The new app, which will roll out for testing later this year, will open up to a live camera and features a community tab that allows creators to interact with viewers. Unlike Mentions, which is open only to public figures, the new app will be open to all creators. Users who already have Mentions will be upgraded to the new app, Simo said.

Simo said that Facebook will also focus more on helping creators monetize their content.  Ad Breaks, which now lets crators with more than 2,000 followers insert 15-second ads into their videos, will also soon roll out to all users. She said that Ad Breaks have thus far been used more successfully in live videos than in pre-recorded content.

For creators who make branded content, the company has also made it easier for them to add tags showing who the sponsor is. "In live it's somewhat easier than for regular videos," Simo said. "You have someone who can tell the audience there is going to be a 15-second break, and creators are good at keeping the audience engaged during the Ad Break.
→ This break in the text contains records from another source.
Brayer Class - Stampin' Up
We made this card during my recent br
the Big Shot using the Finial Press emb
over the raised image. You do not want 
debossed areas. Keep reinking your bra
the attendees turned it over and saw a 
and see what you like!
For regular videos, it's key to figure out where to place the Ad Break."

Simo also highlighted the different ways Facebook users consume video—in their newsfeed, in the video tab, or via the Facebook app for smart TVs and set-top boxes.

"We want to address all the different modes in which people want to consume video," she said. "Maybe they just discover videos, in which case newsfeed is very good. Sometimes, people just want to watch video, so then they use the video tab. Sometimes you want the lean-back experience on the big screen, and we're seeing really longwatch times on our tv apps." She added that the company is seeing an increase in people saving videos during the day, then watching them in the evening on the television.
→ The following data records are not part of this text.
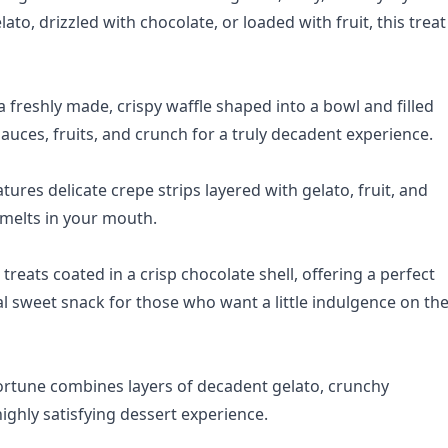
to, drizzled with chocolate, or loaded with fruit, this treat 
a freshly made, crispy waffle shaped into a bowl and filled
auces, fruits, and crunch for a truly decadent experience.
tures delicate crepe strips layered with gelato, fruit, and
 melts in your mouth.
treats coated in a crisp chocolate shell, offering a perfect
al sweet snack for those who want a little indulgence on th
ortune combines layers of decadent gelato, crunchy
highly satisfying dessert experience.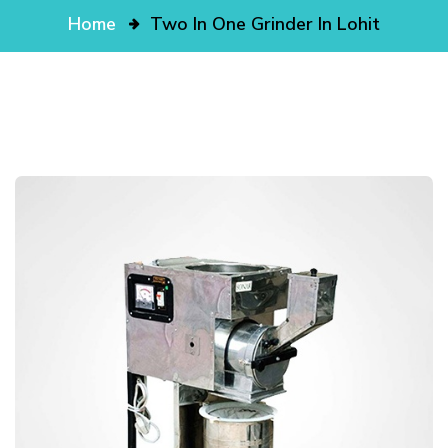
Home
Two In One Grinder In Lohit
A day after Facebook CEO Mark Zuckerberg announced the the social media platform's new mission statement to "focus on bringing the world closer together" by building communities, Simo echoed that theme in her talk, which was a fireside chat with Natalie Jarvey, staff writer, digital media for the Hollywood Reporter.

"When you pair video with social functionality, it allows peole to come together over video content in a way we haven't seen before. Way we can make video a way to help build communities.

"Facebook is one of the most social places in your life, so it makes sense that watching videos on Facebook would reflect that. We typically build product by looking what's happening and trying to amplify it. We saw shows building audiences and creating communities. When I think about what we can uniquely bring to the table, it's the ability for creators to find their audience. We're good at connecting people to the content that they like."

That focus on building communities is reflected in the original content that Facebook is funding and licensing. "A lot of the content we are starting to fund is more toward the episodic and serialized format," Simo said. "To build community, you need to build loyalty, and that's hard to do with one-off viral hits."

Sports video is another area that Facebook is embracing, airing one Major League Baseball game per week this season. "Sports is one of the most social forms of content that exists," Simo said. "Our experimentaion is around how we can bring some of these community featuers to sports fans. If we simply show you that a friend is also watching, you will  watch longer. You want to see what the whole community is doing, but also sidebar with a friend."